Instó a abordar la salud mental no solo como una cuestión clínica o técnica, sino también fomentando el cultivo de la vida interior.
“De hecho, no basta con conectar a los jóvenes a las redes digitales, si luego permanecen desconectados de sí mismos, de los demás y de su propia interioridad.

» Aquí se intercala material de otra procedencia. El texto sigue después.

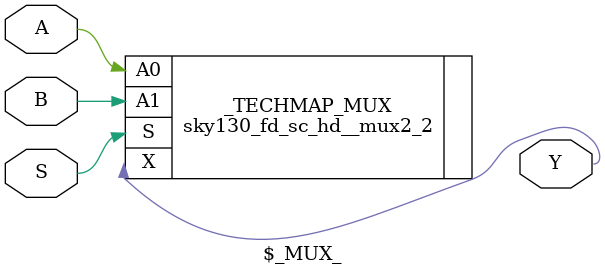
<source format=v>
module \$_MUX_ (
    output Y,
    input A,
    input B,
    input S
    );
  sky130_fd_sc_hd__mux2_2 _TECHMAP_MUX (
      .X(Y),
      .A0(A),
      .A1(B),
      .S(S)
  );
endmodule
</source>
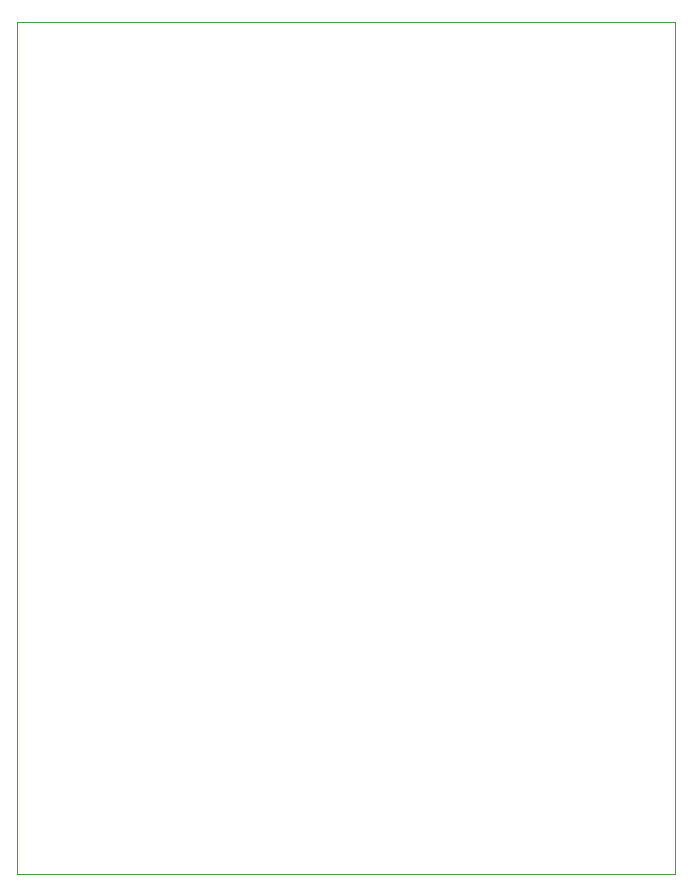
<source format=gm1>
G04 #@! TF.GenerationSoftware,KiCad,Pcbnew,8.0.2*
G04 #@! TF.CreationDate,2024-06-09T13:50:20+05:00*
G04 #@! TF.ProjectId,EDP Converter,45445020-436f-46e7-9665-727465722e6b,rev?*
G04 #@! TF.SameCoordinates,Original*
G04 #@! TF.FileFunction,Profile,NP*
%FSLAX46Y46*%
G04 Gerber Fmt 4.6, Leading zero omitted, Abs format (unit mm)*
G04 Created by KiCad (PCBNEW 8.0.2) date 2024-06-09 13:50:20*
%MOMM*%
%LPD*%
G01*
G04 APERTURE LIST*
G04 #@! TA.AperFunction,Profile*
%ADD10C,0.100000*%
G04 #@! TD*
G04 APERTURE END LIST*
D10*
X94900000Y-72000000D02*
X150600000Y-72000000D01*
X150600000Y-144150000D01*
X94900000Y-144150000D01*
X94900000Y-72000000D01*
M02*

</source>
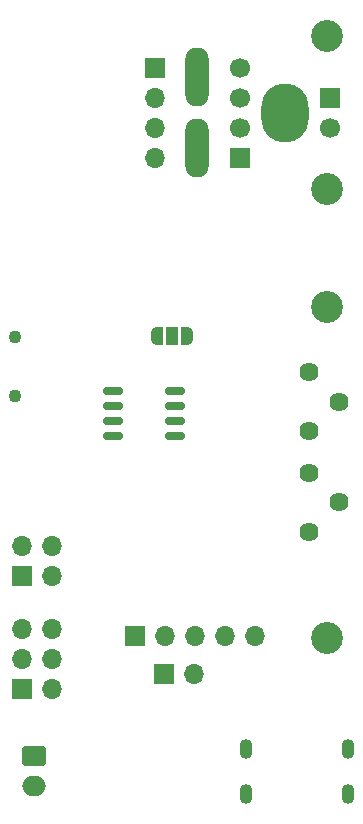
<source format=gbs>
G04 #@! TF.GenerationSoftware,KiCad,Pcbnew,(6.0.10-0)*
G04 #@! TF.CreationDate,2024-06-01T19:56:01+09:00*
G04 #@! TF.ProjectId,AutoFeeder_Drum-type,4175746f-4665-4656-9465-725f4472756d,01*
G04 #@! TF.SameCoordinates,Original*
G04 #@! TF.FileFunction,Soldermask,Bot*
G04 #@! TF.FilePolarity,Negative*
%FSLAX46Y46*%
G04 Gerber Fmt 4.6, Leading zero omitted, Abs format (unit mm)*
G04 Created by KiCad (PCBNEW (6.0.10-0)) date 2024-06-01 19:56:01*
%MOMM*%
%LPD*%
G01*
G04 APERTURE LIST*
G04 Aperture macros list*
%AMRoundRect*
0 Rectangle with rounded corners*
0 $1 Rounding radius*
0 $2 $3 $4 $5 $6 $7 $8 $9 X,Y pos of 4 corners*
0 Add a 4 corners polygon primitive as box body*
4,1,4,$2,$3,$4,$5,$6,$7,$8,$9,$2,$3,0*
0 Add four circle primitives for the rounded corners*
1,1,$1+$1,$2,$3*
1,1,$1+$1,$4,$5*
1,1,$1+$1,$6,$7*
1,1,$1+$1,$8,$9*
0 Add four rect primitives between the rounded corners*
20,1,$1+$1,$2,$3,$4,$5,0*
20,1,$1+$1,$4,$5,$6,$7,0*
20,1,$1+$1,$6,$7,$8,$9,0*
20,1,$1+$1,$8,$9,$2,$3,0*%
%AMFreePoly0*
4,1,22,0.550000,-0.750000,0.000000,-0.750000,0.000000,-0.745033,-0.079941,-0.743568,-0.215256,-0.701293,-0.333266,-0.622738,-0.424486,-0.514219,-0.481581,-0.384460,-0.499164,-0.250000,-0.500000,-0.250000,-0.500000,0.250000,-0.499164,0.250000,-0.499963,0.256109,-0.478152,0.396186,-0.417904,0.524511,-0.324060,0.630769,-0.204165,0.706417,-0.067858,0.745374,0.000000,0.744959,0.000000,0.750000,
0.550000,0.750000,0.550000,-0.750000,0.550000,-0.750000,$1*%
%AMFreePoly1*
4,1,20,0.000000,0.744959,0.073905,0.744508,0.209726,0.703889,0.328688,0.626782,0.421226,0.519385,0.479903,0.390333,0.500000,0.250000,0.500000,-0.250000,0.499851,-0.262216,0.476331,-0.402017,0.414519,-0.529596,0.319384,-0.634700,0.198574,-0.708877,0.061801,-0.746166,0.000000,-0.745033,0.000000,-0.750000,-0.550000,-0.750000,-0.550000,0.750000,0.000000,0.750000,0.000000,0.744959,
0.000000,0.744959,$1*%
G04 Aperture macros list end*
%ADD10R,1.700000X1.700000*%
%ADD11O,1.700000X1.700000*%
%ADD12O,2.000000X5.000000*%
%ADD13C,2.700000*%
%ADD14C,1.620000*%
%ADD15O,1.100000X1.700000*%
%ADD16C,1.100000*%
%ADD17O,4.000000X5.000000*%
%ADD18FreePoly0,0.000000*%
%ADD19R,1.000000X1.500000*%
%ADD20FreePoly1,0.000000*%
%ADD21RoundRect,0.250000X-0.750000X0.600000X-0.750000X-0.600000X0.750000X-0.600000X0.750000X0.600000X0*%
%ADD22O,2.000000X1.700000*%
%ADD23RoundRect,0.150000X0.675000X0.150000X-0.675000X0.150000X-0.675000X-0.150000X0.675000X-0.150000X0*%
%ADD24C,1.700000*%
G04 APERTURE END LIST*
D10*
X115700000Y-118745000D03*
D11*
X115700000Y-116205000D03*
X118240000Y-118745000D03*
X118240000Y-116205000D03*
D12*
X130500000Y-82500000D03*
D10*
X125225000Y-123825000D03*
D11*
X127765000Y-123825000D03*
X130305000Y-123825000D03*
X132845000Y-123825000D03*
X135385000Y-123825000D03*
D13*
X141500000Y-73000000D03*
X141500000Y-86000000D03*
D14*
X140000000Y-101500000D03*
X142500000Y-104000000D03*
X140000000Y-106500000D03*
D15*
X143320000Y-133425500D03*
X134680000Y-133425500D03*
X143320000Y-137225500D03*
X134680000Y-137225500D03*
D14*
X140000000Y-110000000D03*
X142500000Y-112500000D03*
X140000000Y-115000000D03*
D13*
X141500000Y-96000000D03*
D16*
X115119000Y-98465000D03*
X115119000Y-103465000D03*
D12*
X130500000Y-76500000D03*
D10*
X127000000Y-75717400D03*
D11*
X127000000Y-78257400D03*
X127000000Y-80797400D03*
X127000000Y-83337400D03*
D17*
X138000000Y-79500000D03*
D13*
X141500000Y-124000000D03*
D18*
X127100000Y-98425000D03*
D19*
X128400000Y-98425000D03*
D20*
X129700000Y-98425000D03*
D21*
X116713000Y-133985000D03*
D22*
X116713000Y-136485000D03*
D10*
X127762000Y-127000000D03*
D11*
X130302000Y-127000000D03*
D10*
X134191200Y-83312000D03*
D23*
X128625000Y-103095000D03*
X128625000Y-104365000D03*
X128625000Y-105635000D03*
X128625000Y-106905000D03*
X123375000Y-106905000D03*
X123375000Y-105635000D03*
X123375000Y-104365000D03*
X123375000Y-103095000D03*
D10*
X141800000Y-78250000D03*
D24*
X141800000Y-80790000D03*
X134180000Y-80790000D03*
X134180000Y-78250000D03*
D10*
X115700000Y-128270000D03*
D11*
X118240000Y-128270000D03*
X115700000Y-125730000D03*
X118240000Y-125730000D03*
X115700000Y-123190000D03*
X118240000Y-123190000D03*
D24*
X134191200Y-75717400D03*
M02*

</source>
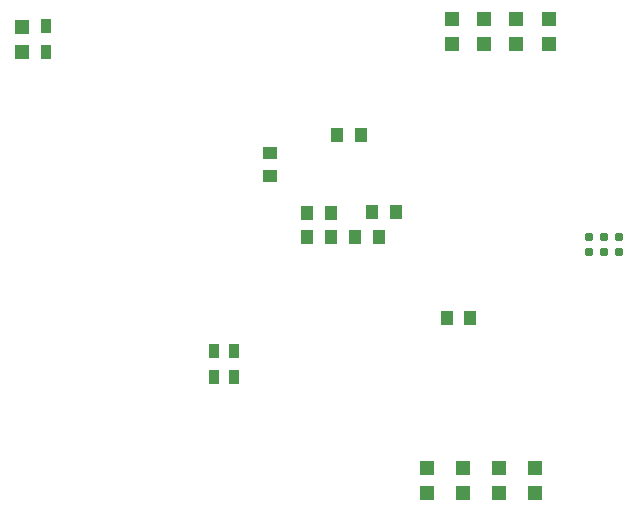
<source format=gbr>
G04 #@! TF.FileFunction,Paste,Top*
%FSLAX46Y46*%
G04 Gerber Fmt 4.6, Leading zero omitted, Abs format (unit mm)*
G04 Created by KiCad (PCBNEW 4.0.1-stable) date 12-Feb-16 11:10:28 AM*
%MOMM*%
G01*
G04 APERTURE LIST*
%ADD10C,0.100000*%
%ADD11R,1.000000X1.250000*%
%ADD12R,1.250000X1.000000*%
%ADD13R,1.198880X1.198880*%
%ADD14C,0.787000*%
%ADD15R,0.900000X1.200000*%
G04 APERTURE END LIST*
D10*
D11*
X32725000Y-24073000D03*
X30725000Y-24073000D03*
X32200000Y-21970000D03*
X34200000Y-21970000D03*
X31201000Y-15437000D03*
X29201000Y-15437000D03*
D12*
X23530000Y-16960000D03*
X23530000Y-18960000D03*
D11*
X26660000Y-22050000D03*
X28660000Y-22050000D03*
X26660000Y-24110000D03*
X28660000Y-24110000D03*
X38470000Y-30950000D03*
X40470000Y-30950000D03*
D13*
X45984000Y-43654980D03*
X45984000Y-45753020D03*
X36840000Y-43654980D03*
X36840000Y-45753020D03*
X2550000Y-8415020D03*
X2550000Y-6316980D03*
X41650000Y-7749020D03*
X41650000Y-5650980D03*
X38950000Y-7749020D03*
X38950000Y-5650980D03*
X47150000Y-7749020D03*
X47150000Y-5650980D03*
X44350000Y-7749020D03*
X44350000Y-5650980D03*
X39888000Y-43654980D03*
X39888000Y-45753020D03*
X42936000Y-43654980D03*
X42936000Y-45753020D03*
D14*
X50520000Y-24065000D03*
X50520000Y-25335000D03*
X51790000Y-24065000D03*
X51790000Y-25335000D03*
X53060000Y-25335000D03*
X53060000Y-24065000D03*
D15*
X18800000Y-35970000D03*
X18800000Y-33770000D03*
X20500000Y-33770000D03*
X20500000Y-35970000D03*
X4582000Y-6266000D03*
X4582000Y-8466000D03*
M02*

</source>
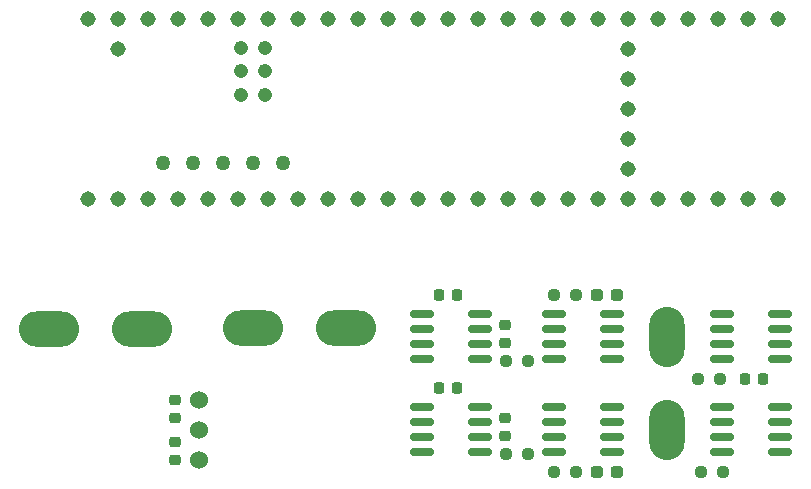
<source format=gts>
G04 #@! TF.GenerationSoftware,KiCad,Pcbnew,(6.0.8)*
G04 #@! TF.CreationDate,2022-10-20T16:10:57-05:00*
G04 #@! TF.ProjectId,H-Bridge,482d4272-6964-4676-952e-6b696361645f,rev?*
G04 #@! TF.SameCoordinates,Original*
G04 #@! TF.FileFunction,Soldermask,Top*
G04 #@! TF.FilePolarity,Negative*
%FSLAX46Y46*%
G04 Gerber Fmt 4.6, Leading zero omitted, Abs format (unit mm)*
G04 Created by KiCad (PCBNEW (6.0.8)) date 2022-10-20 16:10:57*
%MOMM*%
%LPD*%
G01*
G04 APERTURE LIST*
G04 Aperture macros list*
%AMRoundRect*
0 Rectangle with rounded corners*
0 $1 Rounding radius*
0 $2 $3 $4 $5 $6 $7 $8 $9 X,Y pos of 4 corners*
0 Add a 4 corners polygon primitive as box body*
4,1,4,$2,$3,$4,$5,$6,$7,$8,$9,$2,$3,0*
0 Add four circle primitives for the rounded corners*
1,1,$1+$1,$2,$3*
1,1,$1+$1,$4,$5*
1,1,$1+$1,$6,$7*
1,1,$1+$1,$8,$9*
0 Add four rect primitives between the rounded corners*
20,1,$1+$1,$2,$3,$4,$5,0*
20,1,$1+$1,$4,$5,$6,$7,0*
20,1,$1+$1,$6,$7,$8,$9,0*
20,1,$1+$1,$8,$9,$2,$3,0*%
G04 Aperture macros list end*
%ADD10RoundRect,0.237500X-0.250000X-0.237500X0.250000X-0.237500X0.250000X0.237500X-0.250000X0.237500X0*%
%ADD11RoundRect,0.225000X-0.250000X0.225000X-0.250000X-0.225000X0.250000X-0.225000X0.250000X0.225000X0*%
%ADD12RoundRect,0.218750X0.218750X0.256250X-0.218750X0.256250X-0.218750X-0.256250X0.218750X-0.256250X0*%
%ADD13RoundRect,0.237500X-0.287500X-0.237500X0.287500X-0.237500X0.287500X0.237500X-0.287500X0.237500X0*%
%ADD14O,5.100000X3.000000*%
%ADD15RoundRect,0.150000X-0.825000X-0.150000X0.825000X-0.150000X0.825000X0.150000X-0.825000X0.150000X0*%
%ADD16C,1.308000*%
%ADD17C,1.258000*%
%ADD18C,1.208000*%
%ADD19RoundRect,0.225000X-0.225000X-0.250000X0.225000X-0.250000X0.225000X0.250000X-0.225000X0.250000X0*%
%ADD20RoundRect,0.237500X0.250000X0.237500X-0.250000X0.237500X-0.250000X-0.237500X0.250000X-0.237500X0*%
%ADD21RoundRect,0.225000X0.250000X-0.225000X0.250000X0.225000X-0.250000X0.225000X-0.250000X-0.225000X0*%
%ADD22C,1.524000*%
%ADD23O,3.000000X5.100000*%
G04 APERTURE END LIST*
D10*
X98147500Y-76962000D03*
X99972500Y-76962000D03*
D11*
X98044000Y-73901000D03*
X98044000Y-75451000D03*
D10*
X98147500Y-84836000D03*
X99972500Y-84836000D03*
D12*
X94005500Y-79248000D03*
X92430500Y-79248000D03*
D11*
X70104000Y-80264000D03*
X70104000Y-81814000D03*
D13*
X105805000Y-71374000D03*
X107555000Y-71374000D03*
D14*
X76708000Y-74232800D03*
X84582000Y-74232800D03*
D15*
X90997000Y-80899000D03*
X90997000Y-82169000D03*
X90997000Y-83439000D03*
X90997000Y-84709000D03*
X95947000Y-84709000D03*
X95947000Y-83439000D03*
X95947000Y-82169000D03*
X95947000Y-80899000D03*
X90997000Y-73025000D03*
X90997000Y-74295000D03*
X90997000Y-75565000D03*
X90997000Y-76835000D03*
X95947000Y-76835000D03*
X95947000Y-75565000D03*
X95947000Y-74295000D03*
X95947000Y-73025000D03*
D16*
X65278000Y-63246000D03*
X67818000Y-63246000D03*
X70358000Y-63246000D03*
X72898000Y-63246000D03*
X98298000Y-63246000D03*
X67818000Y-48006000D03*
X108458000Y-58166000D03*
X75438000Y-63246000D03*
X77978000Y-63246000D03*
D17*
X69088000Y-60196000D03*
D16*
X80518000Y-63246000D03*
X83058000Y-63246000D03*
X85598000Y-63246000D03*
X88138000Y-63246000D03*
X90678000Y-63246000D03*
X93218000Y-63246000D03*
X95758000Y-63246000D03*
X95758000Y-48006000D03*
X93218000Y-48006000D03*
X90678000Y-48006000D03*
X88138000Y-48006000D03*
X85598000Y-48006000D03*
X83058000Y-48006000D03*
X80518000Y-48006000D03*
X77978000Y-48006000D03*
X75438000Y-48006000D03*
X72898000Y-48006000D03*
X70358000Y-48006000D03*
X100838000Y-63246000D03*
X103378000Y-63246000D03*
X105918000Y-63246000D03*
X108458000Y-63246000D03*
X110998000Y-63246000D03*
X113538000Y-63246000D03*
X116078000Y-63246000D03*
X118618000Y-63246000D03*
X121158000Y-63246000D03*
X121158000Y-48006000D03*
X118618000Y-48006000D03*
X116078000Y-48006000D03*
X113538000Y-48006000D03*
X110998000Y-48006000D03*
X108458000Y-48006000D03*
X105918000Y-48006000D03*
X103378000Y-48006000D03*
X100838000Y-48006000D03*
D17*
X74168000Y-60196000D03*
X71628000Y-60196000D03*
D16*
X62738000Y-63246000D03*
X98298000Y-48006000D03*
X65278000Y-48006000D03*
X108458000Y-55626000D03*
D18*
X77708000Y-52456000D03*
X75708000Y-52456000D03*
D16*
X108458000Y-50546000D03*
X108458000Y-53086000D03*
D18*
X75708000Y-50456000D03*
X77708000Y-50456000D03*
X77708000Y-54456000D03*
X75708000Y-54456000D03*
D17*
X76708000Y-60196000D03*
X79248000Y-60196000D03*
D16*
X108458000Y-60706000D03*
X62738000Y-48006000D03*
X65278000Y-50546000D03*
D15*
X102173000Y-73025000D03*
X102173000Y-74295000D03*
X102173000Y-75565000D03*
X102173000Y-76835000D03*
X107123000Y-76835000D03*
X107123000Y-75565000D03*
X107123000Y-74295000D03*
X107123000Y-73025000D03*
X116397000Y-73025000D03*
X116397000Y-74295000D03*
X116397000Y-75565000D03*
X116397000Y-76835000D03*
X121347000Y-76835000D03*
X121347000Y-75565000D03*
X121347000Y-74295000D03*
X121347000Y-73025000D03*
D10*
X114657500Y-86360000D03*
X116482500Y-86360000D03*
D12*
X94005500Y-71374000D03*
X92430500Y-71374000D03*
D10*
X114403500Y-78486000D03*
X116228500Y-78486000D03*
D11*
X98044000Y-81775000D03*
X98044000Y-83325000D03*
D19*
X118351000Y-78486000D03*
X119901000Y-78486000D03*
D15*
X102173000Y-80899000D03*
X102173000Y-82169000D03*
X102173000Y-83439000D03*
X102173000Y-84709000D03*
X107123000Y-84709000D03*
X107123000Y-83439000D03*
X107123000Y-82169000D03*
X107123000Y-80899000D03*
D20*
X104036500Y-71374000D03*
X102211500Y-71374000D03*
D21*
X70104000Y-85370000D03*
X70104000Y-83820000D03*
D20*
X104036500Y-86360000D03*
X102211500Y-86360000D03*
D13*
X105805000Y-86360000D03*
X107555000Y-86360000D03*
D14*
X59478000Y-74288600D03*
X67352000Y-74288600D03*
D15*
X116397000Y-80899000D03*
X116397000Y-82169000D03*
X116397000Y-83439000D03*
X116397000Y-84709000D03*
X121347000Y-84709000D03*
X121347000Y-83439000D03*
X121347000Y-82169000D03*
X121347000Y-80899000D03*
D22*
X72136000Y-85344000D03*
X72136000Y-82804000D03*
X72136000Y-80264000D03*
D23*
X111760000Y-74930000D03*
X111760000Y-82804000D03*
M02*

</source>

Cultivar la vida interior significa ayudar a las nuevas generaciones a redescubrir el silencio, la reflexión, la capacidad de hacerse preguntas, la profundidad de las relaciones y la apertura a la trascendencia”, explicó.
Añadió que “la tecnología nos conecta, pero la educación nos forma”, y que educar implica acompañar a los jóvenes a descubrir no solo cómo vivir, sino también por qué vivir.
León XIV es señalado como el tercer pontífice en visitar España, tras Juan Pablo II y Benedicto XVI, dado que por tradición los pontífices solían no salir del Vaticano.
Juan Pablo II viajó a España en cinco ocasiones; su visita más larga duró diez días, en otoño de 1982. Benedicto XVI visitó el país en tres oportunidades.
Por su parte, el papa Francisco no recorrió España como pontífice, aunque sí estuvo en el país como sacerdote en 1971 durante su formación jesuítica en Alcalá de Henares (Madrid). En meses recientes expresó su deseo de visitar Canarias por la crisis migratoria.
También Juan XXIII, cuando era cardenal y Patriarca de Venecia, visitó España en la segunda quincena de julio de 1954, cuatro años antes de ser elegido papa.